─── TEXT EXCERPT
Parshat KI Tisa: Life and Death


When the Jewish people came out of Mitzrayim many of them still had a pagen mindset. This mindset comforted them in worshipping death, and a life in the world to come, over truly living in the world which they physically walked.

Many pagan religions, and even some religions today, worship the comfort of death and a life in a world to come over the hear and now.

The worship of the golden calf, that the Jewish people made and worshiped as a replacement for their leader Moshe, and as a symbolic connector to G-d, symbolizes death. With the act of building and worshiping the golden calf,  the calf itself becomes a representation for disconnection and separation from the physical world in which they live and the laws an statutes which they pledged to follow.

Hashem, through his wisdom, transformed the cow from a symbol of death into the life affirming symbol. Through the ritual of the sprinkling of the ashes of the red heifer (known as the parah adumah), in order to cleanse oneself after coming in contact with death, an animal once used in separation and disconnection to the world around becomes important in daily life, as a representation and reminder of the importance of living.
──────
─── SUPPLIED DATA
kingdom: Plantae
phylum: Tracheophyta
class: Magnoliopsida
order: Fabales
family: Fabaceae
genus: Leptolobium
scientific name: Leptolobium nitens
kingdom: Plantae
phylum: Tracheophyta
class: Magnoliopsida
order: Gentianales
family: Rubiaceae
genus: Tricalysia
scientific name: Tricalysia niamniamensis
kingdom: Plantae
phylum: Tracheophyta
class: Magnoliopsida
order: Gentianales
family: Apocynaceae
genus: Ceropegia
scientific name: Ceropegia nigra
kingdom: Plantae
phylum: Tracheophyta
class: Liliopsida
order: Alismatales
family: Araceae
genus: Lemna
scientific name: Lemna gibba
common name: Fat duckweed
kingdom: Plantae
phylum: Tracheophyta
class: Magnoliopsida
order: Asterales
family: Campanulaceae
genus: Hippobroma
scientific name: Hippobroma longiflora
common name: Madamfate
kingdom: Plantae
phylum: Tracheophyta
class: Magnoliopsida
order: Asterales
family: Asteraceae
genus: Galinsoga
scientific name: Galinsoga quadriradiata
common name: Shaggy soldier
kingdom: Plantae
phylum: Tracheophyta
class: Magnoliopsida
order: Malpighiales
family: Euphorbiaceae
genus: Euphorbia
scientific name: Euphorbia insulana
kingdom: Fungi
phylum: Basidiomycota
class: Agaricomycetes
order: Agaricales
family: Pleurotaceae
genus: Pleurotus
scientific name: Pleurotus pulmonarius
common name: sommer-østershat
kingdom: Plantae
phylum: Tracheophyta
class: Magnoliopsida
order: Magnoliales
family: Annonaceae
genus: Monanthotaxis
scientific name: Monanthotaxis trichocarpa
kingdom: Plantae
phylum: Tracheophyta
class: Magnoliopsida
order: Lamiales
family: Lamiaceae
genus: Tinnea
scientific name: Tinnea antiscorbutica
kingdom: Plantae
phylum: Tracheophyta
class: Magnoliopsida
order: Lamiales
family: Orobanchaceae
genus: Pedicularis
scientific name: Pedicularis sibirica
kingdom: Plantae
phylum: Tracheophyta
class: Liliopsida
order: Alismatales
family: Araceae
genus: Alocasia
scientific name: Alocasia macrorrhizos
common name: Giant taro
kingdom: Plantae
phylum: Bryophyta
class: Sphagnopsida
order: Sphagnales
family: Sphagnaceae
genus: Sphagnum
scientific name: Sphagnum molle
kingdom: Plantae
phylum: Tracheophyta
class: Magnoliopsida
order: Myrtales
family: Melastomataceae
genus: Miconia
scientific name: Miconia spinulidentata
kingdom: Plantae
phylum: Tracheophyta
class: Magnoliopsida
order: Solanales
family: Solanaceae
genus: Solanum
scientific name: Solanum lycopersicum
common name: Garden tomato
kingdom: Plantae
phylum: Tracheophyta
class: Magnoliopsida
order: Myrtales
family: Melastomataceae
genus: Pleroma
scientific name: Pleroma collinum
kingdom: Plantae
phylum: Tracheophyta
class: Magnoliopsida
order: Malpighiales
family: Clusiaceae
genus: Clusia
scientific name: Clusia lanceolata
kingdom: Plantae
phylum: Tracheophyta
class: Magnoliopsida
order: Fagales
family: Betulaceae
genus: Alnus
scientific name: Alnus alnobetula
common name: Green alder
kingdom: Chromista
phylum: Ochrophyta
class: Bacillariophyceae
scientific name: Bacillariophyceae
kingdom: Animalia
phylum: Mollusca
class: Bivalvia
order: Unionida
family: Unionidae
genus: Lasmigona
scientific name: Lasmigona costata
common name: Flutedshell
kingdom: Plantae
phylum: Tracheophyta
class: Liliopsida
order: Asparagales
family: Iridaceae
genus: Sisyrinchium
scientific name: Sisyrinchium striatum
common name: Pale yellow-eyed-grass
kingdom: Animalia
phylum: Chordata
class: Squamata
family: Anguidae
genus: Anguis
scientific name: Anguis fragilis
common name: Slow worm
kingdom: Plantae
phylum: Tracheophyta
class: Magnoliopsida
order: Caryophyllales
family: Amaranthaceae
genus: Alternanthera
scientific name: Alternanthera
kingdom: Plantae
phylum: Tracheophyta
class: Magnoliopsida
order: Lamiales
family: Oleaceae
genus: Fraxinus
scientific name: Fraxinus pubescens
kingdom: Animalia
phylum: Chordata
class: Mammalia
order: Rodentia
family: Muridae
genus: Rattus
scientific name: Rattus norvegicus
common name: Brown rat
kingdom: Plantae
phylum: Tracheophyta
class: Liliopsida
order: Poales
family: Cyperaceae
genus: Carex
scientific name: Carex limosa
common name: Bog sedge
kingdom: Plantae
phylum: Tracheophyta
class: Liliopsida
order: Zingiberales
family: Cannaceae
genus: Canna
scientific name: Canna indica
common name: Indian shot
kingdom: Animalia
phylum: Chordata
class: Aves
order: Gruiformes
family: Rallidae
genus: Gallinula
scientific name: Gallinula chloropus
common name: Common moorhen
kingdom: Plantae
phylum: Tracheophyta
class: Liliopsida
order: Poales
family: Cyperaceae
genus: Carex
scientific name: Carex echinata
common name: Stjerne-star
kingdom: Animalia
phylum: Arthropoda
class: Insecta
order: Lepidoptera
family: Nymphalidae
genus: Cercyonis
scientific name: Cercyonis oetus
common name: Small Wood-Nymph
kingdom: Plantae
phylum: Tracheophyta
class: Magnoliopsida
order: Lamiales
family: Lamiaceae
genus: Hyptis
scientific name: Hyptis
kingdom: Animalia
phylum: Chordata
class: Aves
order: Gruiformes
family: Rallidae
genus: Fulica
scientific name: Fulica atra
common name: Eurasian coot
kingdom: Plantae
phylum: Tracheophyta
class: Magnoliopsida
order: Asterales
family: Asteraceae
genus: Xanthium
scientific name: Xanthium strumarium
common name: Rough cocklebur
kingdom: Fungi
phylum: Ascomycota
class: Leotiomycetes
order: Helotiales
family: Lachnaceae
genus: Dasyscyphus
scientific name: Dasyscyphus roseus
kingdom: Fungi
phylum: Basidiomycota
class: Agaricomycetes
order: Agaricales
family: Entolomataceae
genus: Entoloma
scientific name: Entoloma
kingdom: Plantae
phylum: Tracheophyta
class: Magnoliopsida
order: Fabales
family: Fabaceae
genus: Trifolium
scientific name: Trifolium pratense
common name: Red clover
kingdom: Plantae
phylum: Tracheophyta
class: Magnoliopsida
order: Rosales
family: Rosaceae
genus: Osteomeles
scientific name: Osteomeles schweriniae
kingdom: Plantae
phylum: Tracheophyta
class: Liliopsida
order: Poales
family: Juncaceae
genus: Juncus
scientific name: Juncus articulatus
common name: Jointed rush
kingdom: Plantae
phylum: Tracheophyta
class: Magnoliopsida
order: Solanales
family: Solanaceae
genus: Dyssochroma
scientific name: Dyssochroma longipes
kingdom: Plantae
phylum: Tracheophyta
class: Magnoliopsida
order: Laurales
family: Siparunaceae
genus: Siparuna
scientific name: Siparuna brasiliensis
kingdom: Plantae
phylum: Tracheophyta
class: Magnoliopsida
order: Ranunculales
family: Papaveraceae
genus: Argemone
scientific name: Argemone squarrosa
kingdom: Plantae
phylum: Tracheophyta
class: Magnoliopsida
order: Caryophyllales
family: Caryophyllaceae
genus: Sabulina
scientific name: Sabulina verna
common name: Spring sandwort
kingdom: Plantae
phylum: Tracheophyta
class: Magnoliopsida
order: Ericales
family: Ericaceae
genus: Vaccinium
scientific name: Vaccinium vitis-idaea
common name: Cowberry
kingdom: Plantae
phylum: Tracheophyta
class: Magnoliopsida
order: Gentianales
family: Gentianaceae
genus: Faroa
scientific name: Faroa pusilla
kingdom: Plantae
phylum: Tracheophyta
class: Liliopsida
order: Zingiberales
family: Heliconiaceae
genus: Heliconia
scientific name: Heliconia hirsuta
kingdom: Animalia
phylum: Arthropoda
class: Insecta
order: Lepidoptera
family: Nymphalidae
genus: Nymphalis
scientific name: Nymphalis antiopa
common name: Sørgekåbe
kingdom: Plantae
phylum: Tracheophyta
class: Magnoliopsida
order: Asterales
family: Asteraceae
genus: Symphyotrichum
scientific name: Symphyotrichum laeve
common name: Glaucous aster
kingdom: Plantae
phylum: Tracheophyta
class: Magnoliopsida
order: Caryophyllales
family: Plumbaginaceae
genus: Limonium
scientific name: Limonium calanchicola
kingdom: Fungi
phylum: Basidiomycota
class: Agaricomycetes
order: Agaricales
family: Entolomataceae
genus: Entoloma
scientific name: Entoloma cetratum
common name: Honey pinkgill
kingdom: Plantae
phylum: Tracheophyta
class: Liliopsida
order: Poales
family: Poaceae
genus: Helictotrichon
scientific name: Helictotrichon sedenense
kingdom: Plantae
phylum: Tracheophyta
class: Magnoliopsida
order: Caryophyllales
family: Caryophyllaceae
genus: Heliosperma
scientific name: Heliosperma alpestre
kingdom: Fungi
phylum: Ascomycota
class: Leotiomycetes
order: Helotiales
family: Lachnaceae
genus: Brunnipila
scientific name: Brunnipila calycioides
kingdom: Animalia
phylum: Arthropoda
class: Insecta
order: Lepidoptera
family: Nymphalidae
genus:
──────
EXERCISE: Reproduce the passage of the Ki Tisa text starting at "When the Jewish" and ending at "pledged to follow.".

SOLUTION TO THE PROBLEM:
When the Jewish people came out of Mitzrayim many of them still had a pagen mindset. This mindset comforted them in worshipping death, and a life in the world to come, over truly living in the world which they physically walked.

Many pagan religions, and even some religions today, worship the comfort of death and a life in a world to come over the hear and now.

The worship of the golden calf, that the Jewish people made and worshiped as a replacement for their leader Moshe, and as a symbolic connector to G-d, symbolizes death. With the act of building and worshiping the golden calf,  the calf itself becomes a representation for disconnection and separation from the physical world in which they live and the laws an statutes which they pledged to follow.